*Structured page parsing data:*

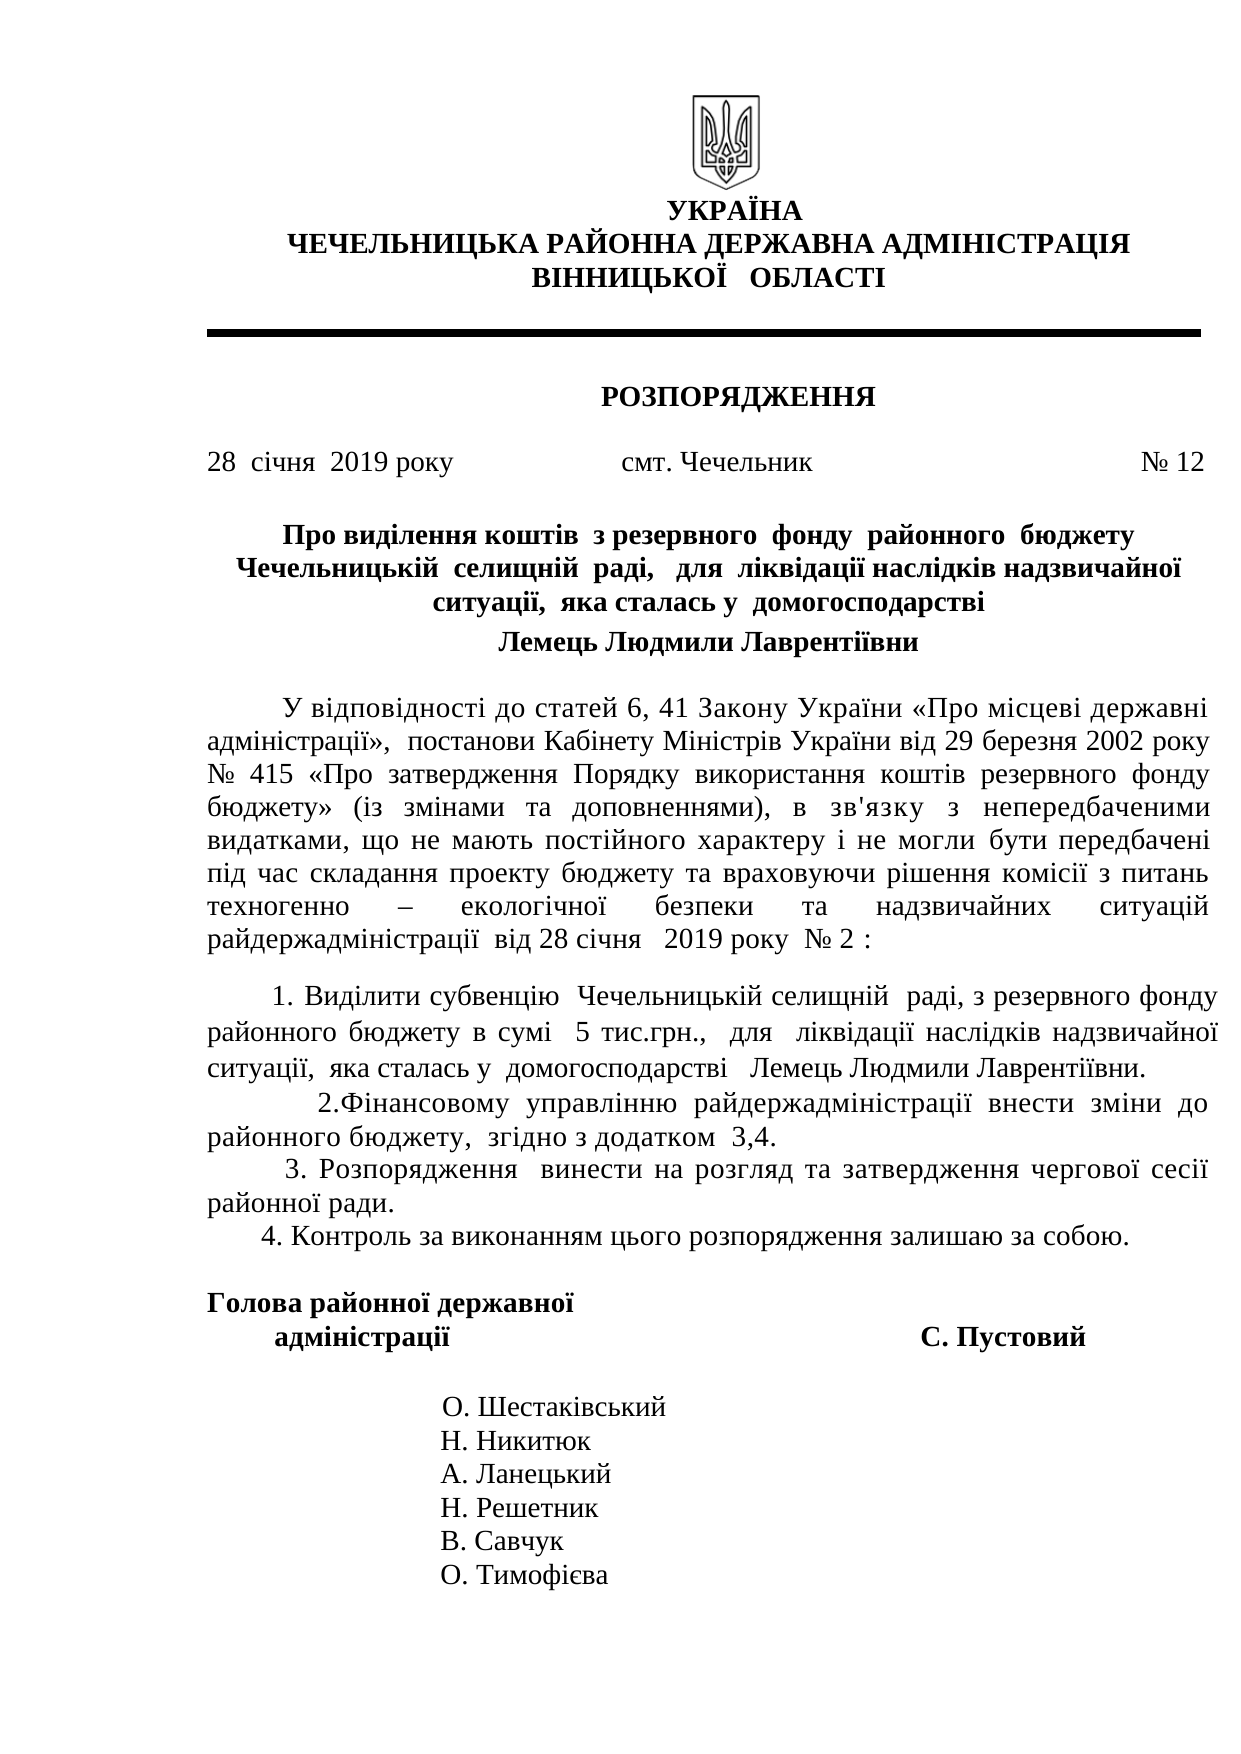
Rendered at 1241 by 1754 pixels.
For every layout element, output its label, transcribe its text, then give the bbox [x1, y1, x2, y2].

text А. Ланецький [207, 1456, 1240, 1490]
text ВІННИЦЬКОЇ ОБЛАСТІ [207, 260, 1211, 293]
text В. Савчук [207, 1523, 1240, 1557]
text 3. Розпорядження винести на розгляд та затвердження чергової сесії районної ради. [207, 1153, 1211, 1219]
text Н. Никитюк [207, 1423, 1240, 1456]
text 1. Виділити субвенцію Чечельницькій селищній раді, з резервного фонду районного бюджету в сумі 5 тис.грн., для ліквідації наслідків надзвичайної ситуації, яка сталась у домогосподарстві Лемець Людмили Лаврентіївни. [207, 978, 1219, 1084]
text адміністрації С. Пустовий [207, 1319, 1211, 1352]
subtitle Про виділення коштів з резервного фонду районного бюджету Чечельницькій селищній раді, для ліквідації наслідків надзвичайної ситуації, яка сталась у домогосподарстві [207, 517, 1211, 618]
text 4. Контроль за виконанням цього розпорядження залишаю за собою. [209, 1219, 1211, 1252]
text О. Шестаківський [230, 1389, 1240, 1423]
text О. Тимофієва [207, 1557, 1240, 1590]
text Н. Решетник [207, 1490, 1240, 1523]
text 28 січня 2019 року смт. Чечельник № 12 [207, 444, 1211, 477]
text Лемець Людмили Лаврентіївни [207, 624, 1211, 657]
text Голова районної державної [207, 1285, 1211, 1319]
text 2.Фінансовому управлінню райдержадміністрації внести зміни до районного бюджету, згідно з додатком 3,4. [207, 1087, 1211, 1153]
text ЧЕЧЕЛЬНИЦЬКА РАЙОННА ДЕРЖАВНА АДМІНІСТРАЦІЯ [207, 226, 1211, 260]
subtitle РОЗПОРЯДЖЕННЯ [266, 379, 1211, 413]
text УКРАЇНА [207, 193, 1211, 226]
text У відповідності до статей 6, 41 Закону України «Про місцеві державні адміністрації», постанови Кабінету Міністрів України від 29 березня 2002 року № 415 «Про затвердження Порядку використання коштів резервного фонду бюджету» (із змінами та доповненнями), в зв'язку з непередбаченими видатками, що не мають постійного характеру і не могли бути передбачені під час складання проекту бюджету та враховуючи рішення комісії з питань техногенно – екологічної безпеки та надзвичайних ситуацій райдержадміністрації від 28 січня 2019 року № 2 : [207, 691, 1211, 955]
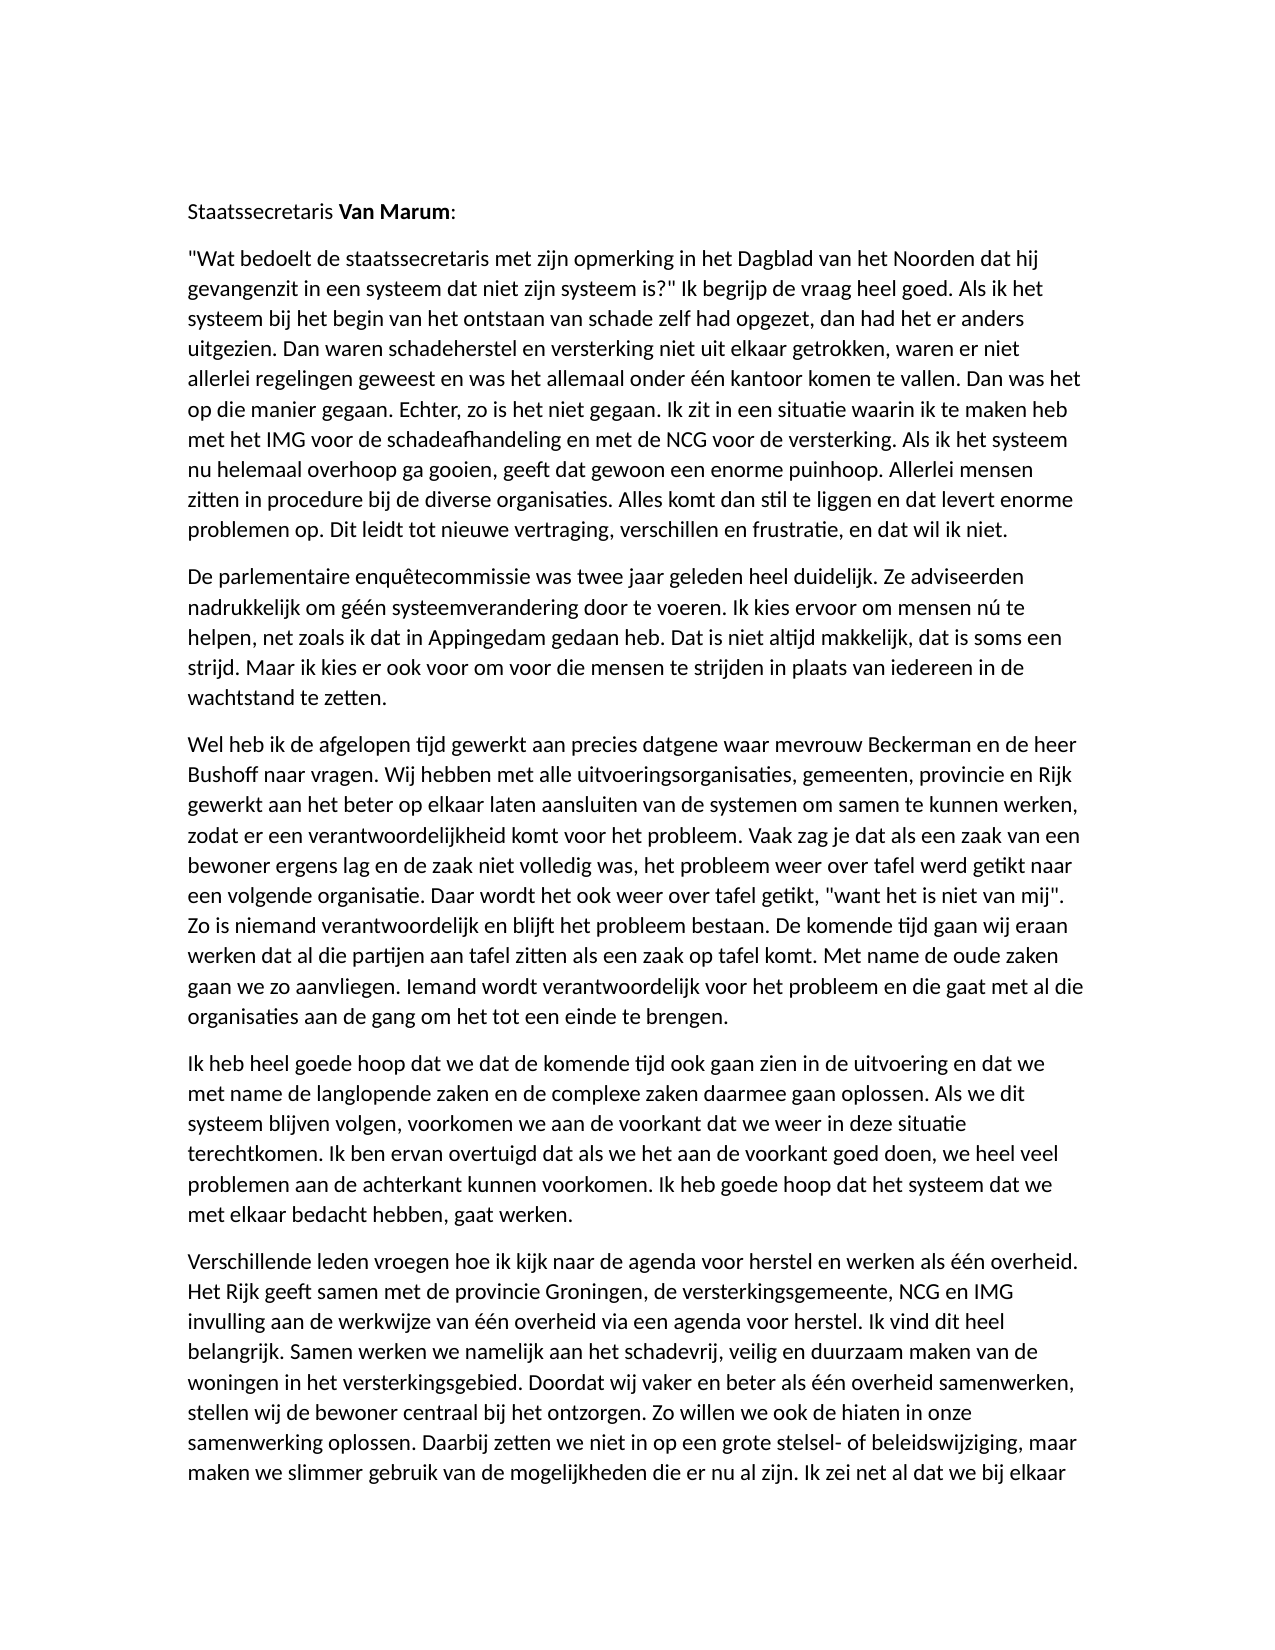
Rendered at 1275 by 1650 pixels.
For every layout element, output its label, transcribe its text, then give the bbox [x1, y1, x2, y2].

*About this exercise:* The answer must be the entries above, printed exactly, with no pictures.

*Exercise answer:*
Rendered at 1241 by 1754 pixels.
For every layout element, output its label, transcribe its text, then give the bbox [x1, y1, x2, y2].

text А. Ланецький [207, 1456, 1240, 1490]
text ВІННИЦЬКОЇ ОБЛАСТІ [207, 260, 1211, 293]
text В. Савчук [207, 1523, 1240, 1557]
text 3. Розпорядження винести на розгляд та затвердження чергової сесії районної ради. [207, 1153, 1211, 1219]
text Н. Никитюк [207, 1423, 1240, 1456]
text 1. Виділити субвенцію Чечельницькій селищній раді, з резервного фонду районного бюджету в сумі 5 тис.грн., для ліквідації наслідків надзвичайної ситуації, яка сталась у домогосподарстві Лемець Людмили Лаврентіївни. [207, 978, 1219, 1084]
text адміністрації С. Пустовий [207, 1319, 1211, 1352]
subtitle Про виділення коштів з резервного фонду районного бюджету Чечельницькій селищній раді, для ліквідації наслідків надзвичайної ситуації, яка сталась у домогосподарстві [207, 517, 1211, 618]
text 4. Контроль за виконанням цього розпорядження залишаю за собою. [209, 1219, 1211, 1252]
text О. Шестаківський [230, 1389, 1240, 1423]
text О. Тимофієва [207, 1557, 1240, 1590]
text Н. Решетник [207, 1490, 1240, 1523]
text 28 січня 2019 року смт. Чечельник № 12 [207, 444, 1211, 477]
text Лемець Людмили Лаврентіївни [207, 624, 1211, 657]
text Голова районної державної [207, 1285, 1211, 1319]
text 2.Фінансовому управлінню райдержадміністрації внести зміни до районного бюджету, згідно з додатком 3,4. [207, 1087, 1211, 1153]
text ЧЕЧЕЛЬНИЦЬКА РАЙОННА ДЕРЖАВНА АДМІНІСТРАЦІЯ [207, 226, 1211, 260]
subtitle РОЗПОРЯДЖЕННЯ [266, 379, 1211, 413]
text УКРАЇНА [207, 193, 1211, 226]
text У відповідності до статей 6, 41 Закону України «Про місцеві державні адміністрації», постанови Кабінету Міністрів України від 29 березня 2002 року № 415 «Про затвердження Порядку використання коштів резервного фонду бюджету» (із змінами та доповненнями), в зв'язку з непередбаченими видатками, що не мають постійного характеру і не могли бути передбачені під час складання проекту бюджету та враховуючи рішення комісії з питань техногенно – екологічної безпеки та надзвичайних ситуацій райдержадміністрації від 28 січня 2019 року № 2 : [207, 691, 1211, 955]
Rendered at 1275 by 1650 pixels.
For every layout element, output its label, transcribe its text, then give the bbox [x1, y1, x2, y2].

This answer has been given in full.